#### [What is expected]
Below are the records; locate each line with the word "lines" and copy it.

Start of Provided records

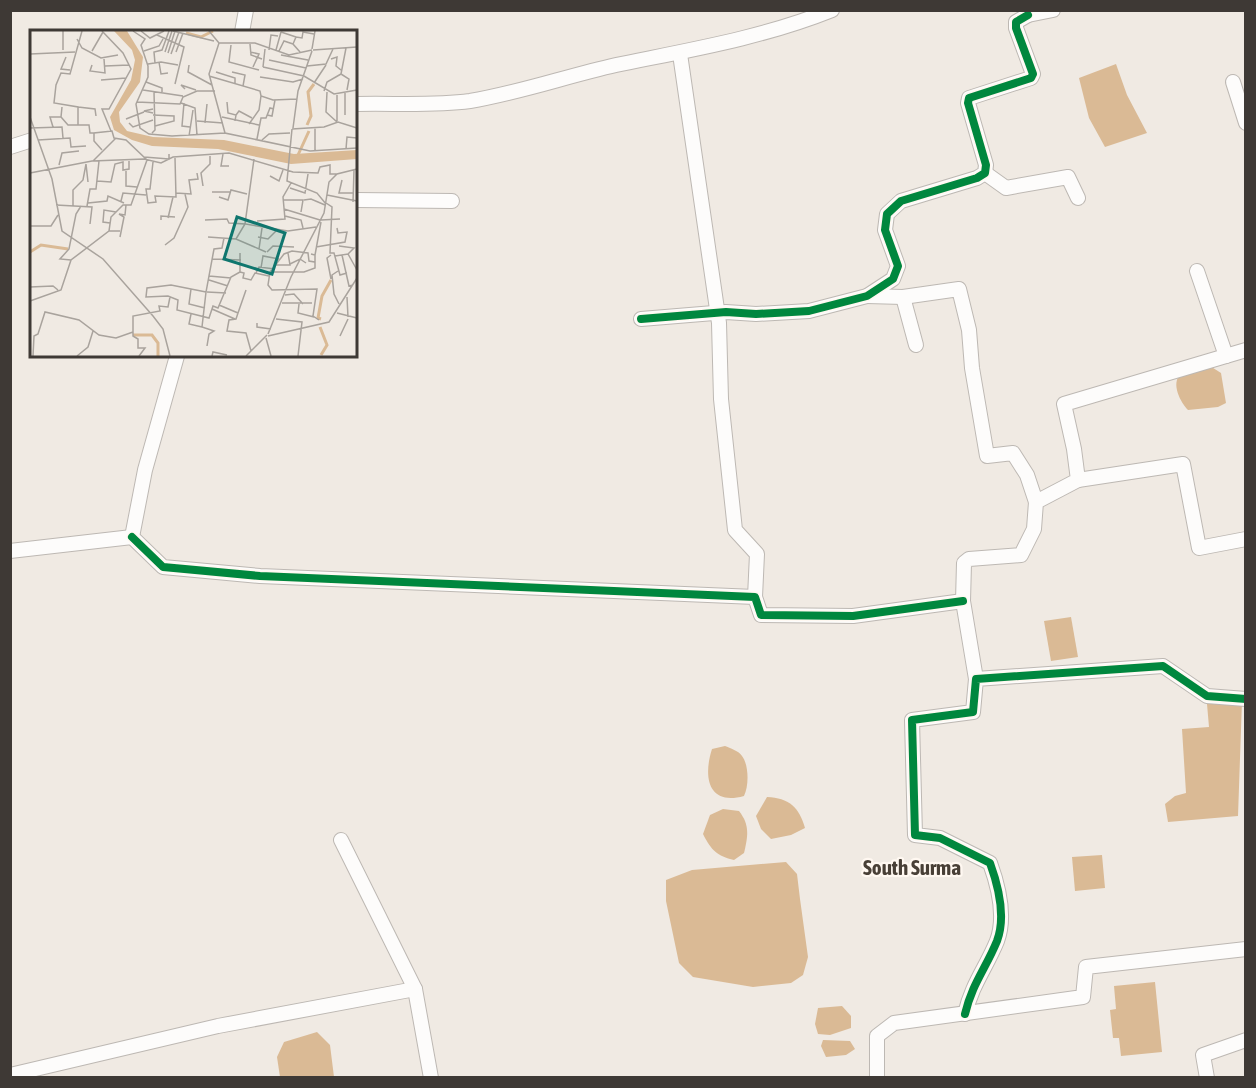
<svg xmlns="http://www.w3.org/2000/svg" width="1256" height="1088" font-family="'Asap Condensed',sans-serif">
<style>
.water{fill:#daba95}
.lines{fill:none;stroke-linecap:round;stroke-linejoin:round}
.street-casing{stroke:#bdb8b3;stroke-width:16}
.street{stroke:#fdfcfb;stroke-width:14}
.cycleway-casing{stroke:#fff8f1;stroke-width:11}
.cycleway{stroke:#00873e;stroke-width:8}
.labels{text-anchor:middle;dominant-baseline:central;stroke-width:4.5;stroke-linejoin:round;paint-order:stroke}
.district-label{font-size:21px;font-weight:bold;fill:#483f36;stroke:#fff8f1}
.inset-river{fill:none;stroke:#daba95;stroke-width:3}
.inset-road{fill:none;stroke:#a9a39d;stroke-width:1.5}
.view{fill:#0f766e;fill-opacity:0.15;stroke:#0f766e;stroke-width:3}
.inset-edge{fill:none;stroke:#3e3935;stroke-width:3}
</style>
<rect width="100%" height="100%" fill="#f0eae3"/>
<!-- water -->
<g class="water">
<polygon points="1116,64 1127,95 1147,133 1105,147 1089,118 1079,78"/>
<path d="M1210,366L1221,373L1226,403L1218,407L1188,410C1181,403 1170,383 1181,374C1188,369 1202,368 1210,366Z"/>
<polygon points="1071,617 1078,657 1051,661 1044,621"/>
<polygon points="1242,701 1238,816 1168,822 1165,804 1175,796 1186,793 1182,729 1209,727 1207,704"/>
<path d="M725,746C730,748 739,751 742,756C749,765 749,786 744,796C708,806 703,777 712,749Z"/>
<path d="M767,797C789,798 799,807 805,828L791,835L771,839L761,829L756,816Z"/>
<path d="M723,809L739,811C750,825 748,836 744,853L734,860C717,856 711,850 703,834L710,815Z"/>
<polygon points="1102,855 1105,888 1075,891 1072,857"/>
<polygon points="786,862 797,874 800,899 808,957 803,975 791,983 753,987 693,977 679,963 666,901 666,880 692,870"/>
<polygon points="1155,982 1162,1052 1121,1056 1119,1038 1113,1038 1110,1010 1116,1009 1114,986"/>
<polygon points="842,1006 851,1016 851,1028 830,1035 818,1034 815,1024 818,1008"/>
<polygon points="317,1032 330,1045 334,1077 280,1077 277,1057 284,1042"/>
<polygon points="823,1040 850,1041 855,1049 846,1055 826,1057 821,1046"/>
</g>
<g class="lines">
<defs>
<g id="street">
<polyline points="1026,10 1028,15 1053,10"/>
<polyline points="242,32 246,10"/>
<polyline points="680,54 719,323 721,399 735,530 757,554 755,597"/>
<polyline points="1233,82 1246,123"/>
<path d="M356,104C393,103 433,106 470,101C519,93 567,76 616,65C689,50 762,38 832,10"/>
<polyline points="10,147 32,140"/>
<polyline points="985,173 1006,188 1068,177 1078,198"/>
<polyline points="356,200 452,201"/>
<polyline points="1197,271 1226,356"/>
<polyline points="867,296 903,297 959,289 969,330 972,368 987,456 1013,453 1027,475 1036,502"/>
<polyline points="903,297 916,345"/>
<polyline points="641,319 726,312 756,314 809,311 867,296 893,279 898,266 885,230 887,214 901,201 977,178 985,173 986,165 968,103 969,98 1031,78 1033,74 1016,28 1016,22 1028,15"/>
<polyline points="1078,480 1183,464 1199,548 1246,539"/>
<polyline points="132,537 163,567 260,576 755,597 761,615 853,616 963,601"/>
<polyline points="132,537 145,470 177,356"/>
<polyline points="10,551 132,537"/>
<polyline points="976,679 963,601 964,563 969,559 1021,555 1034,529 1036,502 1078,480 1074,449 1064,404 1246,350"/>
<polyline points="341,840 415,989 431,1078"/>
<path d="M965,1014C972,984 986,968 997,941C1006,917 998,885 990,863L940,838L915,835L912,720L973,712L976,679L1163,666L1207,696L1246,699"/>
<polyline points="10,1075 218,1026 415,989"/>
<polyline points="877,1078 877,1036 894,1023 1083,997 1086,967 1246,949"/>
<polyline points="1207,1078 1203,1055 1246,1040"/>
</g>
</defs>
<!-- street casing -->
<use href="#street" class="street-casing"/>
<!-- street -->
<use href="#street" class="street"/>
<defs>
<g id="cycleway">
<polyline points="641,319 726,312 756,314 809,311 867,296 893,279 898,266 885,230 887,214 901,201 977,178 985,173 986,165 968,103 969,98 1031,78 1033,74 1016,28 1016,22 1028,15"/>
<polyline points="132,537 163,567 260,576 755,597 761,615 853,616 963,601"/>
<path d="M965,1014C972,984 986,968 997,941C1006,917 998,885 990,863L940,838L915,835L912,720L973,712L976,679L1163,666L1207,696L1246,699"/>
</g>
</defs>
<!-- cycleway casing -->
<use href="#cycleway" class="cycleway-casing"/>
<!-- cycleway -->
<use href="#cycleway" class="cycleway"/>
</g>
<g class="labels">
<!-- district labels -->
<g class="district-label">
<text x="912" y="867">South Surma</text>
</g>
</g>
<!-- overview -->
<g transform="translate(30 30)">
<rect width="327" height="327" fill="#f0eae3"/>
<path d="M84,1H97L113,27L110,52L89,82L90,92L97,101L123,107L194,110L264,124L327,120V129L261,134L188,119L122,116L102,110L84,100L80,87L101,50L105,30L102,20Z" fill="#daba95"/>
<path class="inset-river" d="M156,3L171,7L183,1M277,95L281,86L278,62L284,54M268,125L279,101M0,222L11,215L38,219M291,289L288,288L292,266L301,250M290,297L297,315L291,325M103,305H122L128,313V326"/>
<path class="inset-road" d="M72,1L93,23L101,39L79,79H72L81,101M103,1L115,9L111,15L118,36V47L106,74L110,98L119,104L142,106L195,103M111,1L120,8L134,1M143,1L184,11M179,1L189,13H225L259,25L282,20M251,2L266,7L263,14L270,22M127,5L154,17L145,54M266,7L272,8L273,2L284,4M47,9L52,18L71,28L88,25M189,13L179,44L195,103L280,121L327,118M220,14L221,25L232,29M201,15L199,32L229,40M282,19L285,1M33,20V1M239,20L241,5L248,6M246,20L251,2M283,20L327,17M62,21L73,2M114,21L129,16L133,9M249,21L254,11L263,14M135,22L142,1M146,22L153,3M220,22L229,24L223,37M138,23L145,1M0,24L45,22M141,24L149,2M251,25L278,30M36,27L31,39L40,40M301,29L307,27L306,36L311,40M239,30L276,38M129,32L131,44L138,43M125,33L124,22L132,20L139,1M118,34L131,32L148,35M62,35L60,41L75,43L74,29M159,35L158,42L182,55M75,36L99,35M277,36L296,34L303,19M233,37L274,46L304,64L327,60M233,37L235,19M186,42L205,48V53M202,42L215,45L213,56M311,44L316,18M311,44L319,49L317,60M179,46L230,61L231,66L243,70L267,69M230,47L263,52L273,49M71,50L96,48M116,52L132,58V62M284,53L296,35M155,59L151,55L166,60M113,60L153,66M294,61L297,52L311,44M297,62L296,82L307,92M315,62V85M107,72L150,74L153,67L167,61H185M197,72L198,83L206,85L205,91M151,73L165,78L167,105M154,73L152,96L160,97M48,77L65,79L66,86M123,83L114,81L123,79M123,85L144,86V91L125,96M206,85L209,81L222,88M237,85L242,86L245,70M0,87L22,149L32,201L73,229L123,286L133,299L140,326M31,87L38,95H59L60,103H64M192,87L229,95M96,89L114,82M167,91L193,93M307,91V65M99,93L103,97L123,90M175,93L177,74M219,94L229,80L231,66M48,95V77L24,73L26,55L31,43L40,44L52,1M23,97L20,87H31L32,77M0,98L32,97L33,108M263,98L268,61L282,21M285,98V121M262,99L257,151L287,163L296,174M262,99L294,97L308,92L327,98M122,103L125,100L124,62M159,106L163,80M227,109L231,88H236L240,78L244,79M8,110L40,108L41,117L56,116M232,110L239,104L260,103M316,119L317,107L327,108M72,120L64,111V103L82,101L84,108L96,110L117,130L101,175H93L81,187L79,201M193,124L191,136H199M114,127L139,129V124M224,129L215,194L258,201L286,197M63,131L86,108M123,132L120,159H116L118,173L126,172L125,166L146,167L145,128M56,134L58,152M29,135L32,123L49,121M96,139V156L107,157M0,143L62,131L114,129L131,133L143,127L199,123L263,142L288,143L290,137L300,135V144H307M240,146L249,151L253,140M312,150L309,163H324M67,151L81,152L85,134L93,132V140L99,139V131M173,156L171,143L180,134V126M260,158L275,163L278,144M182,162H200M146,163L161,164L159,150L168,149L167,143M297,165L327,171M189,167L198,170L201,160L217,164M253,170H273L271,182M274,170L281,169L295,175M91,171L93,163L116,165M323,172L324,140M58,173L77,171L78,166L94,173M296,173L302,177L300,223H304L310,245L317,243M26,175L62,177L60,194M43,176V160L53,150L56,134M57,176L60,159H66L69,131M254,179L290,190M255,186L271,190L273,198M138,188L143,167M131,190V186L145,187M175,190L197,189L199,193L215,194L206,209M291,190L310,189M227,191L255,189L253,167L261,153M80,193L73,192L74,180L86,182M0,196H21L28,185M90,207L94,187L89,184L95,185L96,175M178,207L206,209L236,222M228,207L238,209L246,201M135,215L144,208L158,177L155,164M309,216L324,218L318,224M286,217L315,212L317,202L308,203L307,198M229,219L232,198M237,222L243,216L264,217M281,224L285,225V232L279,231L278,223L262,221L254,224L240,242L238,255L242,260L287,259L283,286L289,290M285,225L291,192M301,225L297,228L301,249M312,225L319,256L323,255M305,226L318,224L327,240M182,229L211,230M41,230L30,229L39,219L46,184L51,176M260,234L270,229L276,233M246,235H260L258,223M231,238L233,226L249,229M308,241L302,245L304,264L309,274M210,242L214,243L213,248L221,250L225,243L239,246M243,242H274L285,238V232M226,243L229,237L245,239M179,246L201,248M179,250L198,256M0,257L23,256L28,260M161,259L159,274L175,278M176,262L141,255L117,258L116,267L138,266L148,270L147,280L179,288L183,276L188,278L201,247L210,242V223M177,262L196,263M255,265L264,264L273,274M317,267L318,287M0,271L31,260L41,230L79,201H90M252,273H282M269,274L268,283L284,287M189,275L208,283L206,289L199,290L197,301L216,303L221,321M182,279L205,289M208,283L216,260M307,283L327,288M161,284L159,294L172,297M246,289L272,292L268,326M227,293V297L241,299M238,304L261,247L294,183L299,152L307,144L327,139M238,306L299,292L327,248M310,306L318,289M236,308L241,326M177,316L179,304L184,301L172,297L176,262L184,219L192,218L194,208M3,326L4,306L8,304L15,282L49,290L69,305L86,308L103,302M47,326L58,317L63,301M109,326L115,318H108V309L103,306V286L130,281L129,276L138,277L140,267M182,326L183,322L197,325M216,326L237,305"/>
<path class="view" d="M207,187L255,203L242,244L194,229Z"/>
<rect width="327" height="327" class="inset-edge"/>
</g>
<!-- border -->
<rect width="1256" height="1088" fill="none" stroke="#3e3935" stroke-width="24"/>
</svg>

End of Provided records

#### [Solution to the exercise]
.lines{fill:none;stroke-linecap:round;stroke-linejoin:round}
<g class="lines">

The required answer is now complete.